In the listing that follows, the lines starting at the one containing "drivers on remote" and ending at the one containing "manufacturer's support website." are to be returned exactly, both boundary lines included, and no others.

------

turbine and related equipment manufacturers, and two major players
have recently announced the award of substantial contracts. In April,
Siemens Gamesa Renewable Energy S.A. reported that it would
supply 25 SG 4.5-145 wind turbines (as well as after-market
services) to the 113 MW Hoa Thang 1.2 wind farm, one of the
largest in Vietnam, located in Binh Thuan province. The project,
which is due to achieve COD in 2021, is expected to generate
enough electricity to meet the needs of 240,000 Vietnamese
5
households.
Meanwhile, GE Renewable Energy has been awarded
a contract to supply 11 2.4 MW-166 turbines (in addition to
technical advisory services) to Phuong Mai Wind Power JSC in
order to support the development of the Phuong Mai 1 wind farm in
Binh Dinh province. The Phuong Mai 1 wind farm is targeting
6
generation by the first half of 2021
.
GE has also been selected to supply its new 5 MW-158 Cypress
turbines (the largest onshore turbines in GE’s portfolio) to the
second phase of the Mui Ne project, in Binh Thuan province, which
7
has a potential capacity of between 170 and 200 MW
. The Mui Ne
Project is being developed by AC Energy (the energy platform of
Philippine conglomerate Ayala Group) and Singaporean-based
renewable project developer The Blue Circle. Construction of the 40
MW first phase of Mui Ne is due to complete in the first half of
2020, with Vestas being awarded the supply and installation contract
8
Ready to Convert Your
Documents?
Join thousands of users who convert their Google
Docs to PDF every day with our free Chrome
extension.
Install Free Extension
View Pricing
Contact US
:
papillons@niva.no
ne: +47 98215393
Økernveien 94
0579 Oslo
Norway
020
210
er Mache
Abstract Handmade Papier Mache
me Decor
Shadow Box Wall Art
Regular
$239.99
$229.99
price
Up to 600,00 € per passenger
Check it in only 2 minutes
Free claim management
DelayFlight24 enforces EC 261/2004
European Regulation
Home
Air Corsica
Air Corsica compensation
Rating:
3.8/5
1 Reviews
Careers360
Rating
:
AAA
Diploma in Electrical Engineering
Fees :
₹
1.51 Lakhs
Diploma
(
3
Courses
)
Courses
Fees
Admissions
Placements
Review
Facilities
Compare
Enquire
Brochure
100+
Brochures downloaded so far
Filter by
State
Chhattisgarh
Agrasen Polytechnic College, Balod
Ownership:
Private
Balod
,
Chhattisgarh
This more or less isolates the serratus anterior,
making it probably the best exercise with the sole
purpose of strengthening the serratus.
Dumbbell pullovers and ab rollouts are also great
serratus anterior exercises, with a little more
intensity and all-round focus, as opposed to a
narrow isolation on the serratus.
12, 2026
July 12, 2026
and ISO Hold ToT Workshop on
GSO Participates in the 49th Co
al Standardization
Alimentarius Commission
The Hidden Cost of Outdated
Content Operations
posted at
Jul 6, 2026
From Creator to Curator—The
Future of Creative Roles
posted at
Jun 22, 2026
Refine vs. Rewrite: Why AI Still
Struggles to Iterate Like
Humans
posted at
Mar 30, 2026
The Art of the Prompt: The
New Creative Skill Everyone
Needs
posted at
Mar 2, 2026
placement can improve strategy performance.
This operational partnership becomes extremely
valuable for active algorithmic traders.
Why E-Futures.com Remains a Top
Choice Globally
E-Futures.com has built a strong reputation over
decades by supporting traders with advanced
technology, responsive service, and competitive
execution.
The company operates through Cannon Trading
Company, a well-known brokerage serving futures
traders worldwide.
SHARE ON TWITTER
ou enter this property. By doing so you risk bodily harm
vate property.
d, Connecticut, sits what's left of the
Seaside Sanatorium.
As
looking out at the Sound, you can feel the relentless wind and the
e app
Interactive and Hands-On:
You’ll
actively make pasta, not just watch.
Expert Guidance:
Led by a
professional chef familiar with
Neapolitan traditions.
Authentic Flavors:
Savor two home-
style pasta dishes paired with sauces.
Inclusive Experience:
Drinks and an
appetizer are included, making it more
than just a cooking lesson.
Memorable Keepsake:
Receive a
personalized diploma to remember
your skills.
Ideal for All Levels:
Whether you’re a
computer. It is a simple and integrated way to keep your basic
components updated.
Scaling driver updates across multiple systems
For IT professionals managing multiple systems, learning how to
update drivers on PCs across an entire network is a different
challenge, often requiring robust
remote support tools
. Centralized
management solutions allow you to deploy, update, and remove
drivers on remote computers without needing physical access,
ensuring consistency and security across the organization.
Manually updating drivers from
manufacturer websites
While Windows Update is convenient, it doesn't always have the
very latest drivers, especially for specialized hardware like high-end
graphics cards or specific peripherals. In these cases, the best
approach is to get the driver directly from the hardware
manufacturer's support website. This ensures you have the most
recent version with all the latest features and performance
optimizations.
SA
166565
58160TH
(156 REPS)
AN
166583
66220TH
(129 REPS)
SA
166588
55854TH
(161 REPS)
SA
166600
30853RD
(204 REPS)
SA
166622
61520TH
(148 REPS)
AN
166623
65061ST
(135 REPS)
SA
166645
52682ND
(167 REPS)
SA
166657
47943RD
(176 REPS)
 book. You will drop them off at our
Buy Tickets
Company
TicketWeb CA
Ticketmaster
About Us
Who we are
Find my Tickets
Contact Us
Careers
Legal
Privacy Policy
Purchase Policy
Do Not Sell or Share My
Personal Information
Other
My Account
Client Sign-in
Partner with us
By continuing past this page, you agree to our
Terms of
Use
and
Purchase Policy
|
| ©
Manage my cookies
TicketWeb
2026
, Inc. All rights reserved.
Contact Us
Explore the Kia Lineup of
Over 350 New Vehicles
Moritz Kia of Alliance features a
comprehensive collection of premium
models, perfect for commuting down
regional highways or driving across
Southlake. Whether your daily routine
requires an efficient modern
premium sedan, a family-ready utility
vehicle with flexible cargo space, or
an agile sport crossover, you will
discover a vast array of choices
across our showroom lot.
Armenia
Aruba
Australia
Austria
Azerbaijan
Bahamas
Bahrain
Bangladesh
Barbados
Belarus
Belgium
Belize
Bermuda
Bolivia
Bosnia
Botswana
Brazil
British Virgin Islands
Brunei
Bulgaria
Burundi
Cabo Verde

------

▶ _Your response_:
drivers on remote computers without needing physical access,
ensuring consistency and security across the organization.
Manually updating drivers from
manufacturer websites
While Windows Update is convenient, it doesn't always have the
very latest drivers, especially for specialized hardware like high-end
graphics cards or specific peripherals. In these cases, the best
approach is to get the driver directly from the hardware
manufacturer's support website. This ensures you have the most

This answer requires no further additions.